### 本文:

:::

この間、我々はパンデミックがなければ関心をもちそうになかった知識をいろいろと覚えた。身の回りにあるもので簡単にマスクを作る方法とか豆の缶詰の煮汁が卵白の代用になるなどのお役立ち情報だ。
今回のまとめ記事でもそのような例を紹介する。誰でも知っているような世界的大企業ばかりでなく、まだ小規模なスタートアップも新型コロナウイルス(COVID-19)への対応を支援するビジネスへのピボットや新たな提携関係の確立などに向けて動いている。以下TechCrunchが気づいた最近の例をいくつかまとめてみたので参考にしていただきたい。
グリーティングカードからバーチャルセラピーサービスと提携
2017年にAli O’Grady(アリ・オグレディ)氏はグリーティングカードのスタートアップ、Thoughtful Humanを設立した。このスタートアップはガン患者や最近近親者を亡くした相手など、デリケートな場合のグリーティングカードを専門としている。ここに新型コロナウイルスの流行と自主隔離がやってきた。
カウンセラーを紹介するプラットフォーム、BetterHelpは新型コロナウイルスの流行による心のケアをするために通話やチャットによる無料セラピーに乗り出した。Thoughtful Humanはこのプロジェクトに賛同し、BetterHelpと提携して事業に参加している。
レイオフにめげず職場に復帰するためのツールを提供
Ziraは業務のシフト策定の自動化やチームチャットなどにより職場の効率化を図るサービスを提供している。同社は新型コロナウイルスの流行によってレイオフされた人々を援助するためのBounce Backという無料ツールを立ち上た。簡単にいえば、このアプリケーションはユーザーの住む地域別に失業に対処する方法を教えてくれる。このサービスを通じてユーザーが以前の雇用主の現状を知り連絡を取ることができる。また地域の求人市場にもアクセスが可能だ。
国務省と提携したビジネス向け情報収集サービス
自然言語によるビジネス向け情報収集サービスのYextは新型コロナウイルス関連の質問に答えるツールを90日間無料で提供する。これはアメリカ国務省と提携しており、COVID-19情報のハブとなり世界各地への渡航情報を提供する。先月、Yextは新型コロナウイルス情報のポータル開設でアラバマ州、ニュージャージー州と提携している。
メニューをテーブルからオンラインへデジタル化
My Menuはレストランが店内のメニューをデジタル化するのを助けるサービスだ。ソーシャルディスタンス確保と自主隔離の拡大によって店内の食事提供を取り止めるケースが急増したことを受けて、同社はメニューのデジタル化に用いられたテクノロジーを公開し、レストランがオンラインでの持ち帰りメニューを作るのを助けようとしている。MyMenuのツールを使えば、QRコードをスキャンするだけで即座に持ち帰りメニューがポップアップするようにできる。レストランの顧客は面倒なナビゲーションなしにQRコードから直接メニューを開いて注文がでいる。

:::

### 利用できるデータ:
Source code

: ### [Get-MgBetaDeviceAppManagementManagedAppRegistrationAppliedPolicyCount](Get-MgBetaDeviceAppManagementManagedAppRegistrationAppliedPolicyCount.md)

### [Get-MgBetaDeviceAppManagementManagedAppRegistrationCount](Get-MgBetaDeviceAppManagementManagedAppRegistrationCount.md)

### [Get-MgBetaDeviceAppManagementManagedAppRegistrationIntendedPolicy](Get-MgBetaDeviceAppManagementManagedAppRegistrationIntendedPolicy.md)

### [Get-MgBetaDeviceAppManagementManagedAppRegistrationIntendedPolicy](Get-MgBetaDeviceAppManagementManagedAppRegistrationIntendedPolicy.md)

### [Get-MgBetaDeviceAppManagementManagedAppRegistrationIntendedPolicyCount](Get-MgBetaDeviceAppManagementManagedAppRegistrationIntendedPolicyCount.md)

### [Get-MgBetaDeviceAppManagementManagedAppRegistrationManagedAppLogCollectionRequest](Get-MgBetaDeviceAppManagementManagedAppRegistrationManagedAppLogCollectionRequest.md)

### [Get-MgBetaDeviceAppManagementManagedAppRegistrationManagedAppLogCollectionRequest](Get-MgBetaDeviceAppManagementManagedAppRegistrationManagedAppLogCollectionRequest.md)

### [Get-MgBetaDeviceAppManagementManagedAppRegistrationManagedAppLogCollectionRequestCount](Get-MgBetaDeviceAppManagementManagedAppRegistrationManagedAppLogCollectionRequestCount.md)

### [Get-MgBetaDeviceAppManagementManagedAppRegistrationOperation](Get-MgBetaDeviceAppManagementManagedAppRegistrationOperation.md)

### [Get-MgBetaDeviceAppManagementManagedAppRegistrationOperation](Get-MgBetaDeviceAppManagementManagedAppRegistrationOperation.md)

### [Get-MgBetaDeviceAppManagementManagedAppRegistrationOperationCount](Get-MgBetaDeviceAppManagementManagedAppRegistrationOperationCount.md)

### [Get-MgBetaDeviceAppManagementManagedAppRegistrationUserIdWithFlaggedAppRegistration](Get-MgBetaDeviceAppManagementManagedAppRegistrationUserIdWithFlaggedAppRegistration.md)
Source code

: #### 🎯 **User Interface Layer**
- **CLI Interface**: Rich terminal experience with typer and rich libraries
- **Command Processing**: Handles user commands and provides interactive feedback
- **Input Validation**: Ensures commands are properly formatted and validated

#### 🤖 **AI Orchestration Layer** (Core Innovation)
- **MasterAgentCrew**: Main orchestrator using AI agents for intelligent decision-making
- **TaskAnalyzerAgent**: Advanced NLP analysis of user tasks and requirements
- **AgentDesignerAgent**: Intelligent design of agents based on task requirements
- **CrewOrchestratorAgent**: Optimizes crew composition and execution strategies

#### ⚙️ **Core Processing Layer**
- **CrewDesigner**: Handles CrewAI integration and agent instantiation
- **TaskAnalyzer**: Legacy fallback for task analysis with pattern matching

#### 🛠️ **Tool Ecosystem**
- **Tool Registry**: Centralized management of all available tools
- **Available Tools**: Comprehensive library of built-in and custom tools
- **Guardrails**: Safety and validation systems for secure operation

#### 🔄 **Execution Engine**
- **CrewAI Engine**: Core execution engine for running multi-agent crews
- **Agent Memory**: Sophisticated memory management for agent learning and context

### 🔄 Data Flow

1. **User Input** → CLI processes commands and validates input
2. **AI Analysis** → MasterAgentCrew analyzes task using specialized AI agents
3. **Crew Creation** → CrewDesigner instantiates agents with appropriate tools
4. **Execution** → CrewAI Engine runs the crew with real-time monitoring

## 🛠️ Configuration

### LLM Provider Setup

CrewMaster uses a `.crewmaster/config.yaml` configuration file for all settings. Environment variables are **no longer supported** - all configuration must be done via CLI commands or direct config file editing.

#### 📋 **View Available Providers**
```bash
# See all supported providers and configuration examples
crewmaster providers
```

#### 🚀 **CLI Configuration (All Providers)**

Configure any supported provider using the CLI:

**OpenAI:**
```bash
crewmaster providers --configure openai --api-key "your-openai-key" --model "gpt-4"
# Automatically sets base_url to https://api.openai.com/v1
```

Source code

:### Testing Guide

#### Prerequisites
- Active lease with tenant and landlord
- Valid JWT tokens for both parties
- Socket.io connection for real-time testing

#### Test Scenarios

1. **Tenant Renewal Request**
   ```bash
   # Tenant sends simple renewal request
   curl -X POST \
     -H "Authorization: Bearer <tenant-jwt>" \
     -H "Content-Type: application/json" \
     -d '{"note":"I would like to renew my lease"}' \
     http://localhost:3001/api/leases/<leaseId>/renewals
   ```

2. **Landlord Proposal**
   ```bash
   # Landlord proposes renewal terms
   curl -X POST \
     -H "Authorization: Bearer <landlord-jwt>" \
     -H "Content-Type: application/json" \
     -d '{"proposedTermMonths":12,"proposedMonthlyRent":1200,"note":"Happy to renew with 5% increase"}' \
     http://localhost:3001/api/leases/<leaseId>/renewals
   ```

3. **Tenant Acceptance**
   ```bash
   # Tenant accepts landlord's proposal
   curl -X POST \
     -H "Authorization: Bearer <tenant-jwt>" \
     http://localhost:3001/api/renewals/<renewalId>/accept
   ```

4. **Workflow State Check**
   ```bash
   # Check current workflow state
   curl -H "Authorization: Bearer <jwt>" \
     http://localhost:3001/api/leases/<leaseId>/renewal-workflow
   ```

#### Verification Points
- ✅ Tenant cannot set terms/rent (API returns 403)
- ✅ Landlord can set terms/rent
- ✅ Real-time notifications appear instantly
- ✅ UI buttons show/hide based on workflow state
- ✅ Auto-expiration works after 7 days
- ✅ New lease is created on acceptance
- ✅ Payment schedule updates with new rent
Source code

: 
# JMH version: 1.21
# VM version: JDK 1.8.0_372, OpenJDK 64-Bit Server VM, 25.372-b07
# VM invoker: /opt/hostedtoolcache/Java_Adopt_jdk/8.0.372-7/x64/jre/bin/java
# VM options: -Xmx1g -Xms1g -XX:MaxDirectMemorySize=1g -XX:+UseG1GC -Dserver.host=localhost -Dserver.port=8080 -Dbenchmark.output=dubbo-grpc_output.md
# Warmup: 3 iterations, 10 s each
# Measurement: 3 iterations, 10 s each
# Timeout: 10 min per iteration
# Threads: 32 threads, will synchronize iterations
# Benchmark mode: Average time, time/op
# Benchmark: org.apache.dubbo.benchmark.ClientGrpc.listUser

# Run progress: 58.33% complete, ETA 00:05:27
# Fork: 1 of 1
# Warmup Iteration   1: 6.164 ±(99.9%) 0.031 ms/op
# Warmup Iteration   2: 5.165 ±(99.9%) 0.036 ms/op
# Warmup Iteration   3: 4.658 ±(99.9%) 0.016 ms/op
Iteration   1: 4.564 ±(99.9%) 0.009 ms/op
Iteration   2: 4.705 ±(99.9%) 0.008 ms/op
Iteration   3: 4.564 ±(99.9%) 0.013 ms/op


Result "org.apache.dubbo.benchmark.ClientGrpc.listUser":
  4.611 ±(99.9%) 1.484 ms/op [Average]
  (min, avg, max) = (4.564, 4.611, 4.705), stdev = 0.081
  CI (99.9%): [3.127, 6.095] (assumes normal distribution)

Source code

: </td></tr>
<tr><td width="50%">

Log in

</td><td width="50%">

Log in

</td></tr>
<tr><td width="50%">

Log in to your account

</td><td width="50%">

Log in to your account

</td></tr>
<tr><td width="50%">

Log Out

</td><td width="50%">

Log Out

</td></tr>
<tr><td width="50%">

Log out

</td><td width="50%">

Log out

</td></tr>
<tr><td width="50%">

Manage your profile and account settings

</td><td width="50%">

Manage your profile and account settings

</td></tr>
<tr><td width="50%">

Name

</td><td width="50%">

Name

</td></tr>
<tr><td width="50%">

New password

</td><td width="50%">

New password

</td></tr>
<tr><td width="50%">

:::

### 課題の目的:
新型コロナに対応するスタートアップの事例をまとめた本文を、最後の文の後から書き継ぐこと。

### 解答欄:
クラウド利用のクリエイティブ
DigitalOceanはクラウドのプロバイダだが、デベロッパーがパンデミックへの対処を支援するプロジェクトを共有するためのハブを作った 。このハブを活用したプロジェクトには、新型コロナウイルスの世界的拡散をモニターするための匿名で健康状態を報告できるアプリや、ケニアの小学校教師がリモート授業を円滑に進めることを助けるコミュニティーづくりなどが含まれる。
起業家向け無料カウンセリング
Betaworksは、メンターからのアドバイスが得られる起業家向けのサポートグループをスタートさせる。これはスタートアップの起業家とビジネスリーダーを結びつけるピアツーピアプログラムで、期間は6週間で参加は無料だ。申込の締め切りは4月13日、先着順で参加者が決定されるので興味があれば急いだほうがいい。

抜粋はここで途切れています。